Visit the Loquendo.com website someday, and be amazed by the emotion, phrasing, and endearingly human qualities of their sample synthetic voices. Most who visit say they've never heard a computer-generated voice sound that good. To a lesser extent, Lessatech.com is also experimenting with speech that approximates the intonation and pacing of the human voice.
Something to do with universal access.
None of this should come as a surprise to anyone who's watching recent trends in technology. Do a Twitter search for the word "voiceover" and you'll see a healthy number of tweets discussing the new functionality Apple has designed into its software, especially as a feature of the iPhone, called, appropriately: voiceover. People who are visually-impaired love the program, because it reads words on the screen out loud. Apple calls it a "spoken English interface".
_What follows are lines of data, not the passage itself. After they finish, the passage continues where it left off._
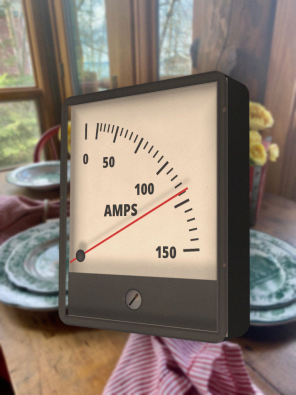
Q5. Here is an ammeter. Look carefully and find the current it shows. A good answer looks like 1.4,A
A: 120,A
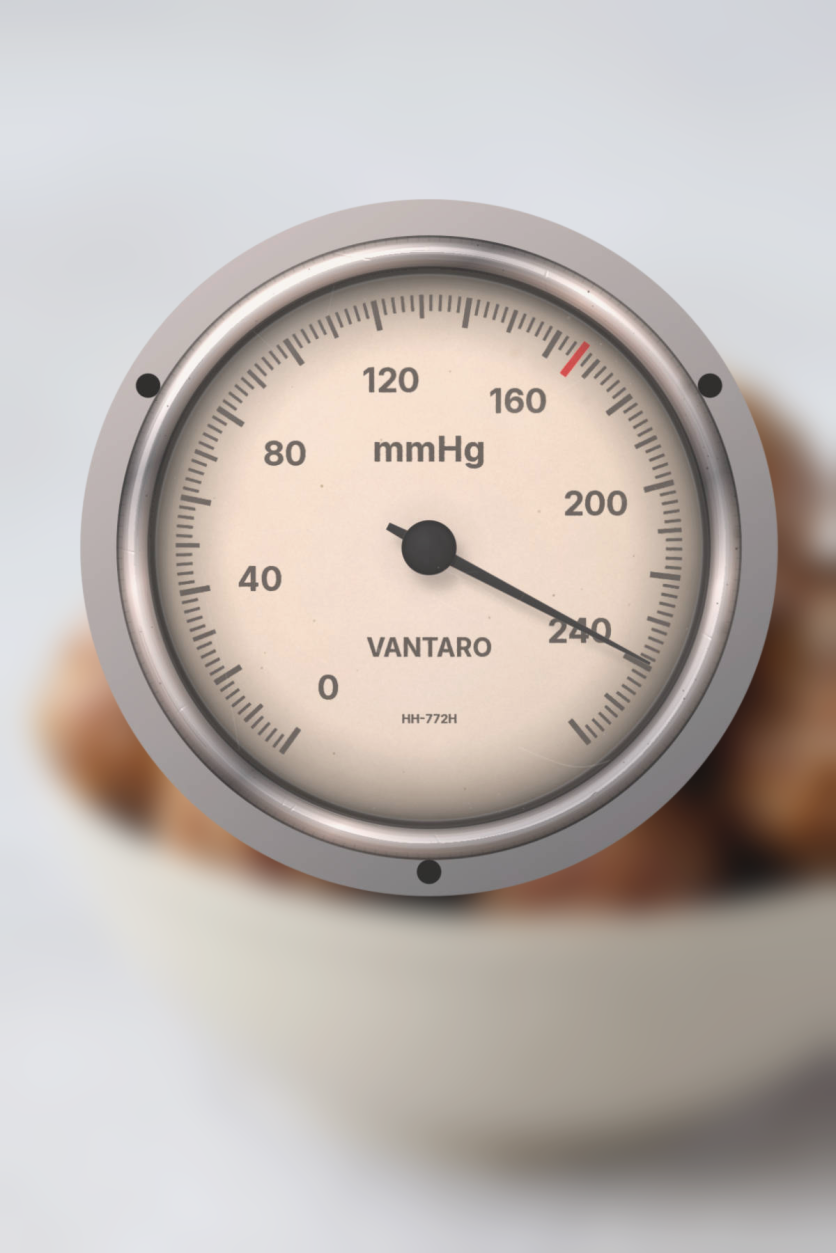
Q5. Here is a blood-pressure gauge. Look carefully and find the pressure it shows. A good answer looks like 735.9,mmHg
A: 239,mmHg
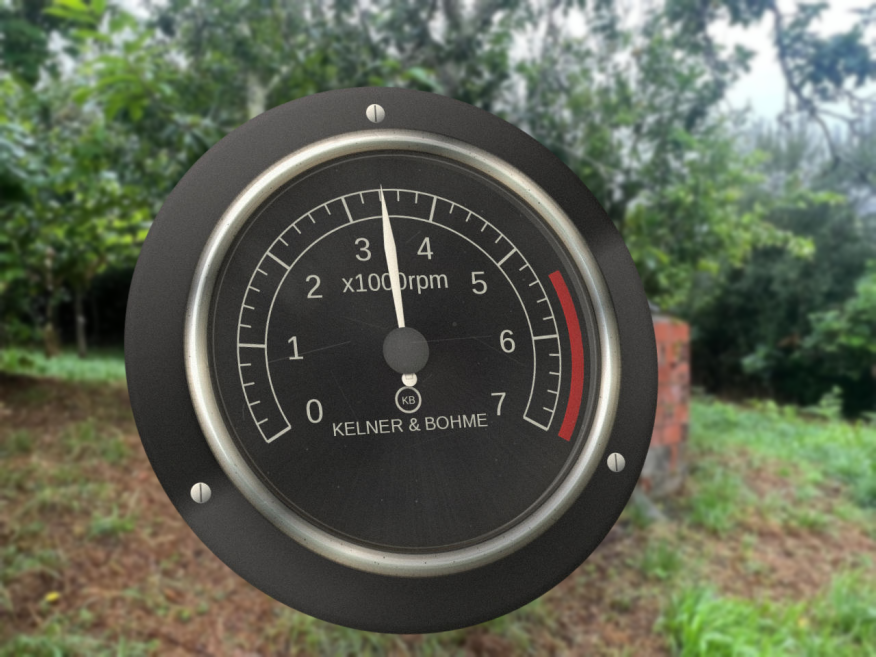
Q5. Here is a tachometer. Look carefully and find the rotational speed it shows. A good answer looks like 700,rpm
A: 3400,rpm
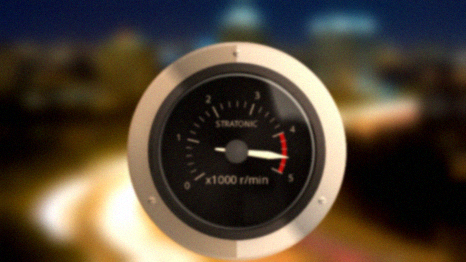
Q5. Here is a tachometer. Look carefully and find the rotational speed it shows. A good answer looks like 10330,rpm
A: 4600,rpm
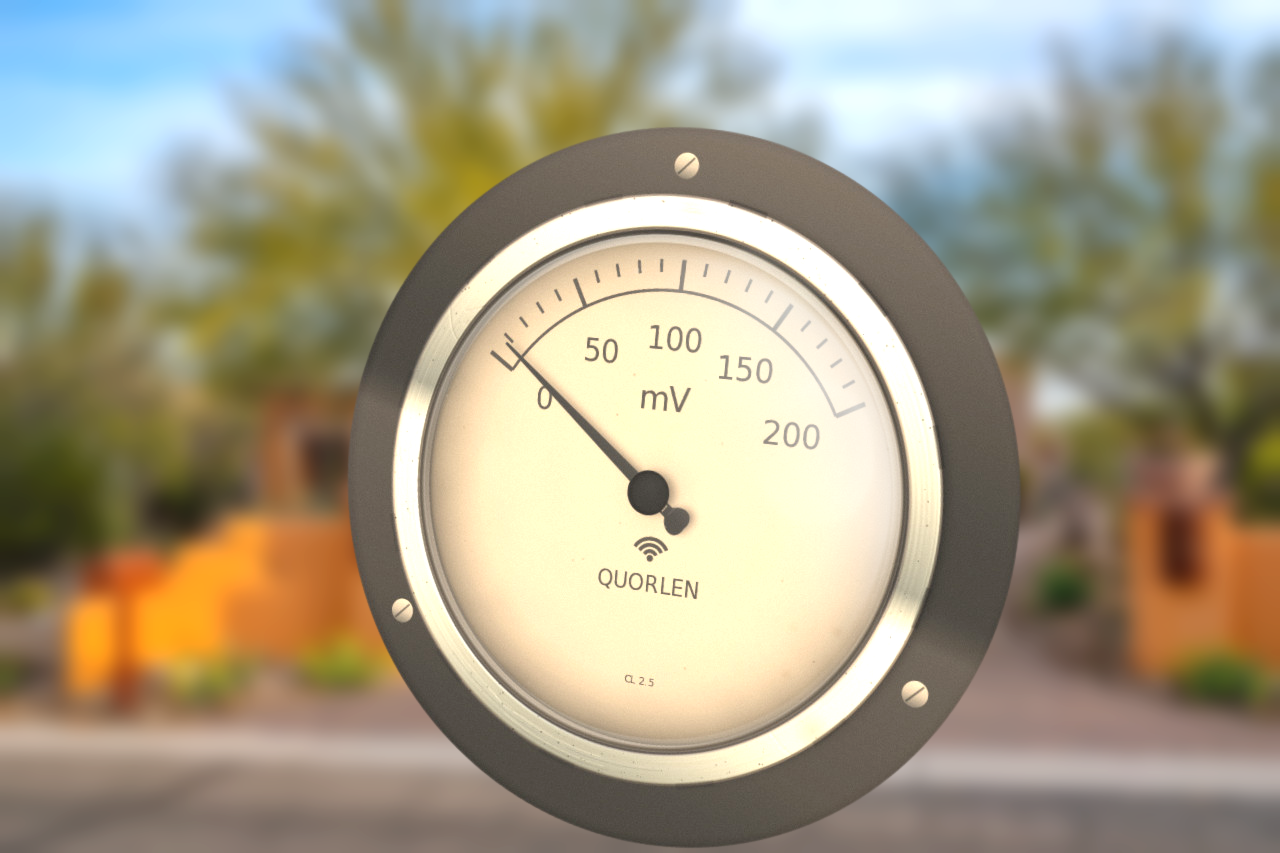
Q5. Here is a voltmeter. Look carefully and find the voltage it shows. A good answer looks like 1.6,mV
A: 10,mV
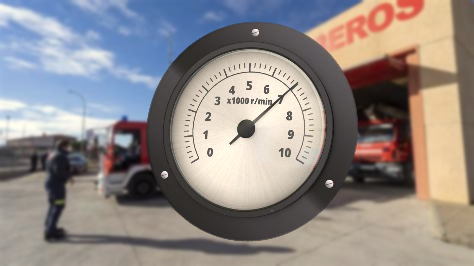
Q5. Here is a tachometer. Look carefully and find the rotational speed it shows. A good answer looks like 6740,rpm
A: 7000,rpm
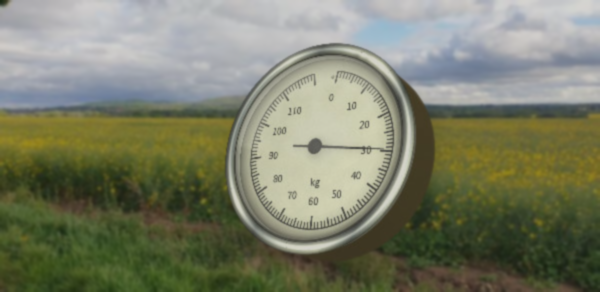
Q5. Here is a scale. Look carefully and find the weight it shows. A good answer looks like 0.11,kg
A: 30,kg
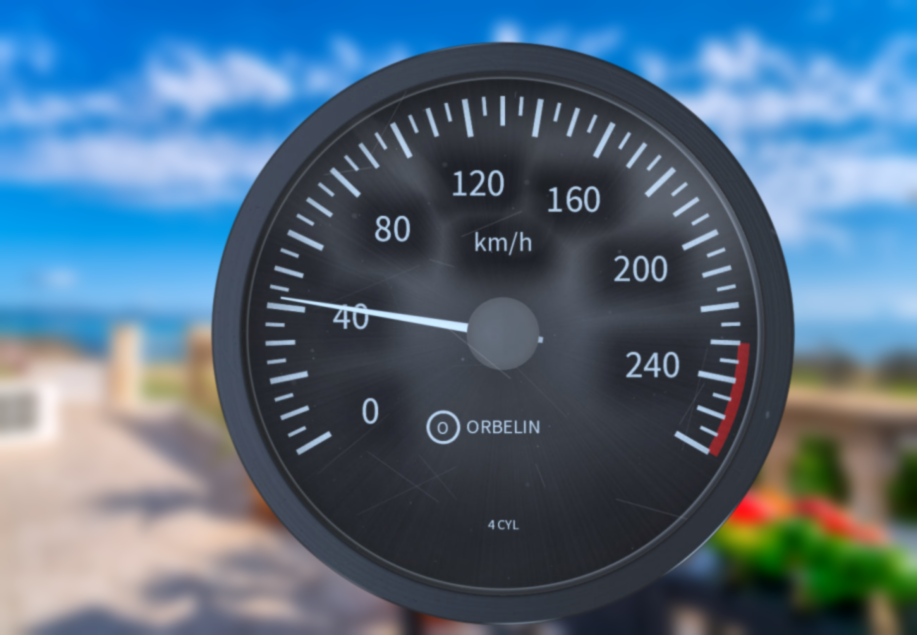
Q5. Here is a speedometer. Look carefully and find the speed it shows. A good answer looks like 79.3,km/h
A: 42.5,km/h
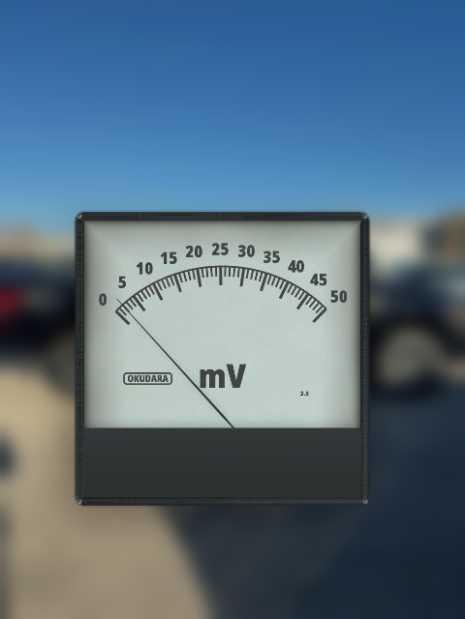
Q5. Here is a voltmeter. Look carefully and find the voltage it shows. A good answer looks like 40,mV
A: 2,mV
Amazon made similar capabilities available with the release of its second-generation Kindle electronic book. Virtually any content held in memory on the device can be read out loud by software called "Read to Me".
Granted, the quality of the sound is quite mechanical, anonymous, flat, unemotional, and plodding...but it's understandable...and don't think for a minute the software designers and engineers working in this area are just going to leave it where it sits.
In fact, drilling down into this issue forces to the surface an intersection of creativity, marketing, and price-point that voice-actors can't afford to ignore in the long term.
Rise of the machines.
The innovation that produces a human-sounding voice from a computer - with all the lilts, nuances, and timing that makes it genuine - requires perhaps as much technical artistry from the software engineer as it does experience from the voice-actor. What market forces will eventually force some clients and vendors to choose the "fake" voice over the human voice?
Some believe the writing is on the wall. One observer told me that if the price point comes down by half or if the quality goes up by another 20% — or even if the application to convert text to voice becomes easier (this saving time and money for the 'producer') — then voice acting price arbitrage will open up to synthesized voices for sure.
Most voice-actors feel that the encroachment of synthetic voices will hit the industrial/corporate market first, and that Audiobook publishers will be the longer hold-outs. Professional voice over artist Peter Drew said it this way: "Why pay someone to read an already dull script to accompany a human resources video on the latest changes to the company's benefits package? With hi-def hand-held cameras and desktop video production, many small retailers can make their own videos or contract a local agency to crank out a video for little money, saving even more by using a 'voice in a box'."
Quite a strong contingent of audiobook listeners and narrators believe a computer-voice will never replace a human one for capturing the delicate spirit of the spoken word. Many point out that listeners of long-form narrations don't brook acceptance of compression or other forms of audio processing, citing "ear fatigue". Wouldn't a long-form synthesized voice hold similar challenges?
Analogies to the music industry might serve this discussion. Take for instance the many imitation sounds engineered into some electronic keyboards today. The audiophile can discern the difference, but most average music listeners can't, and don't much care...if it means a less-expensive download for their iPod. Vegas' stage shows used to all have live orchestras, now most musicians have a hard time finding work on the Strip. In fact, the electronic equivalent of human-generated music gained a foothold as a genre and a market all its own many years ago.
So, could a computer-synthesized voice approach the anguish in the voice of a jilted lover, or a woman giving birth? The jury's still out, but technical innovators tinkering with ever more sophisticated mathematical formulas, and honing artificial intelligence programs to a sharp edge will keep trying. My guess is we'll hear synthetic voices that rise to the level of chess-playing software in their ability to innovate, learn, and approximate human nuances. That's when market forces will determine whether it's worth the cost to customers.
In the meantime, whenever I hear someone say my name: "Dave", I hear echoes of Hal, and wonder if it's a real human, or just a computer-gone-wild.